I wrote in January that I wanted to read Jane Eyre at some point this year. It’s October, and I’m finally getting around to it. For years I’ve said that it’s my favorite book, but I had lately started to worry that if I reread it now I wouldn’t enjoy it as much as I did when I was younger. Look for a post in the next couple of weeks about whether or not I’m finding that the book lives up to my memories.

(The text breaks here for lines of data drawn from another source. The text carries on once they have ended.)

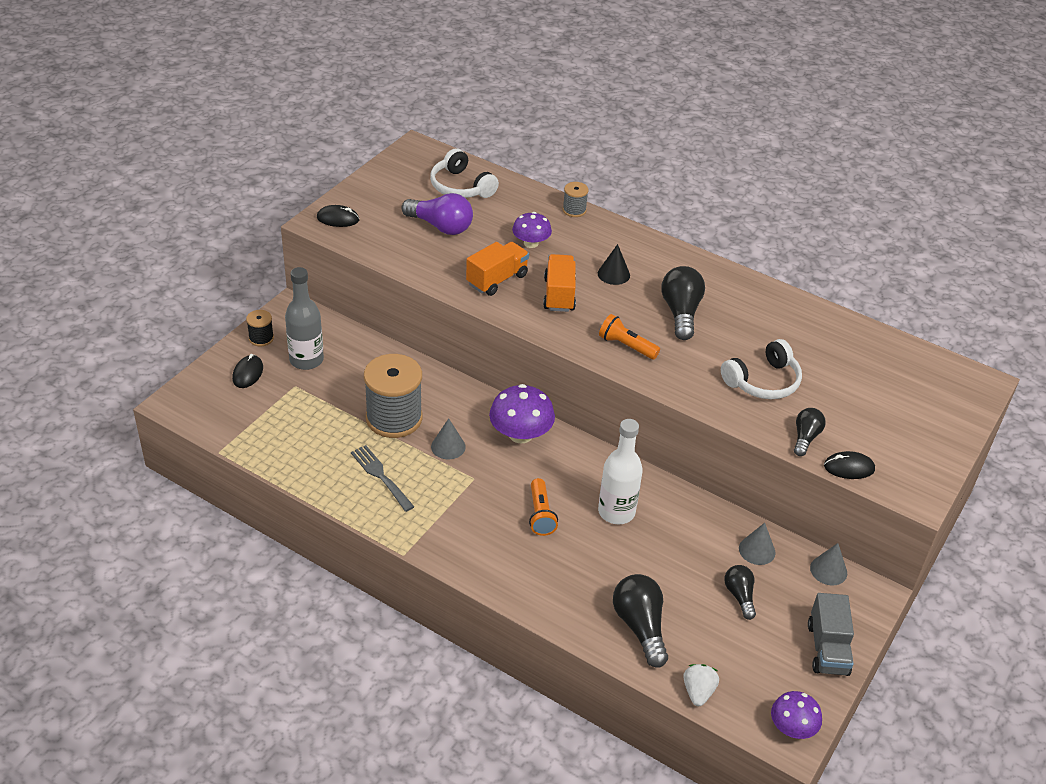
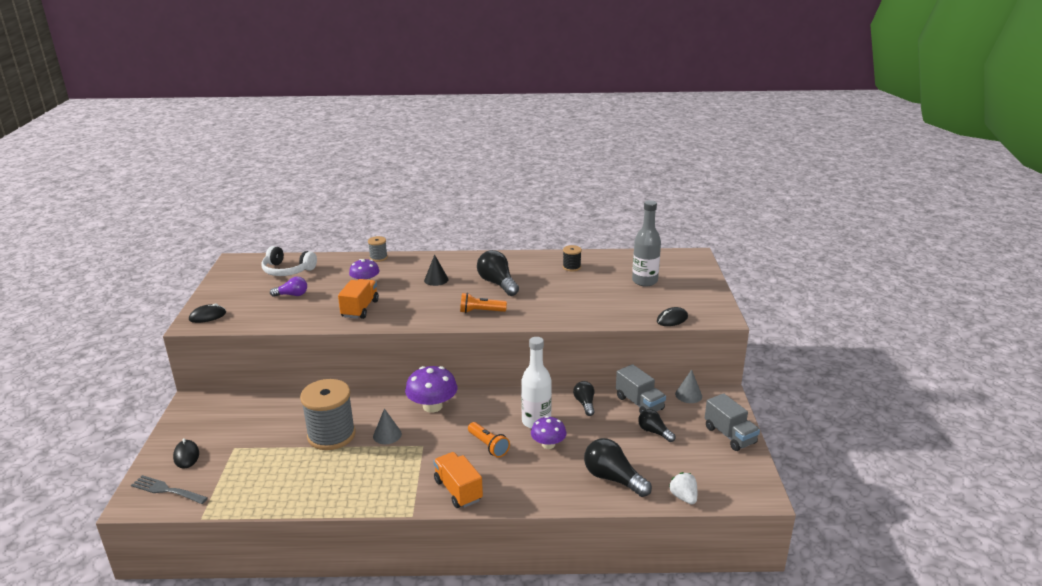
camera: 30 degrees left, 15 degrees down
black spool [246,310,274,346] -> black spool moved to [563,245,582,271]
grey bottle [285,267,324,370] -> grey bottle moved to [632,200,661,286]
grey fork [351,445,414,512] -> grey fork moved to [131,475,208,504]
purple light bulb [401,193,473,235] -> purple light bulb [270,277,307,297], size x0.61
orange truck [543,254,576,312] -> orange truck moved to [434,452,483,508]
white headphones [721,339,802,399] -> none
grey cone [739,523,775,565] -> grey truck [616,364,666,414]
purple mushroom [771,691,822,739] -> purple mushroom moved to [531,416,567,449]
black light bulb [794,408,826,456] -> black light bulb moved to [573,381,595,416]

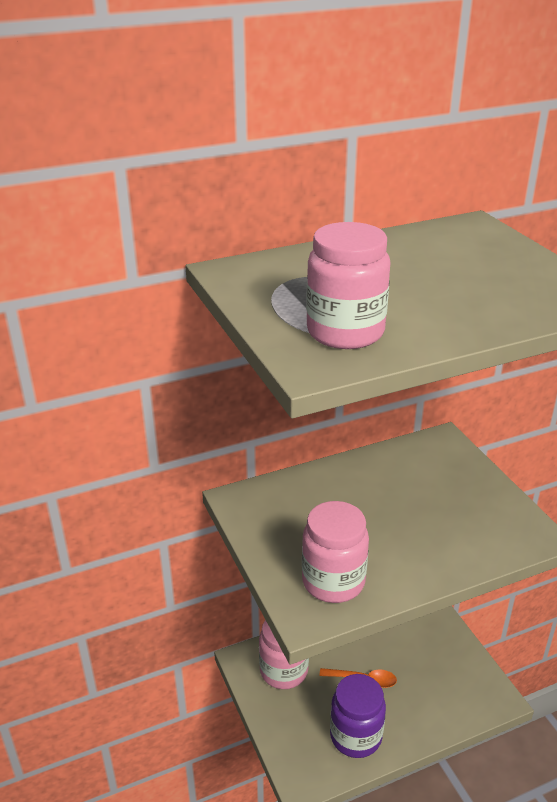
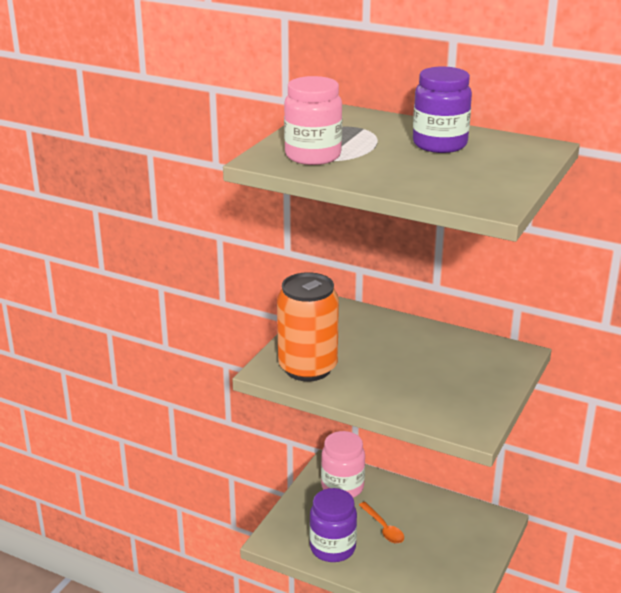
camera: 50 degrees right, 5 degrees down
pink jar [302,501,369,603] -> orange can [277,272,339,382]
none -> purple jar [413,66,472,153]

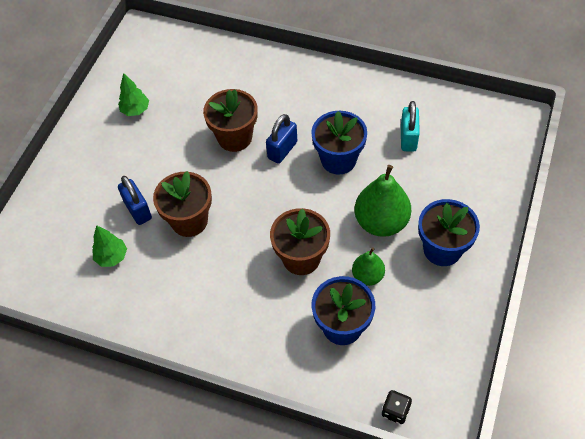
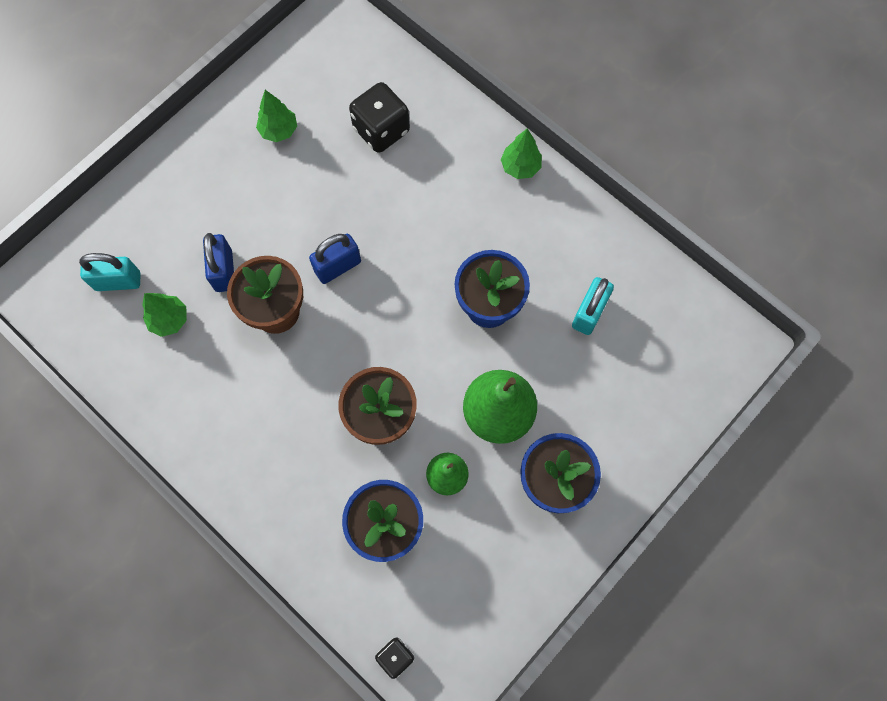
camera: 20 degrees right, 15 degrees up
brown flower pot [203,89,257,152] -> none
blue padlock [266,114,297,164] -> blue padlock moved to [309,234,361,284]
none -> turquoise padlock [79,253,140,291]
none -> black dice [349,82,410,153]
none -> green tree [501,129,542,179]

Today’s “Other People’s Thoughts” is taken from a scene early in the novel, in the lead-up to Jane meeting Mr. Rochester for the first time — such lovely, picturesque description of the countryside:
“I was a mile from Thornfield, in a lane noted for wild roses in summer, for nuts and blackberries in autumn, and even now possessing a few coral treasures in hips and haws, but whose best winter delight lay in its utter solitude and leafless repose. If a breath of air stirred, it made no sound here; for there was not a holly, not an evergreen to rustle, and the stripped hawthorn and hazel bushes were as still as the white, worn stones which causewayed the middle of the path. Far and wide, on each side, there were only fields, where no cattle now browsed; and the little brown birds, which stirred occasionally in the hedge, looked like single russet leaves that had forgotten to drop.”
I remember now why I loved and identified so much with Jane all those years ago — she can sit on the roadside and ponder a field and linger from 3:00 “till the sun went down amongst the trees, and sank crimson and clear behind them.” My favorite time of day, my favorite way to while away a few hours.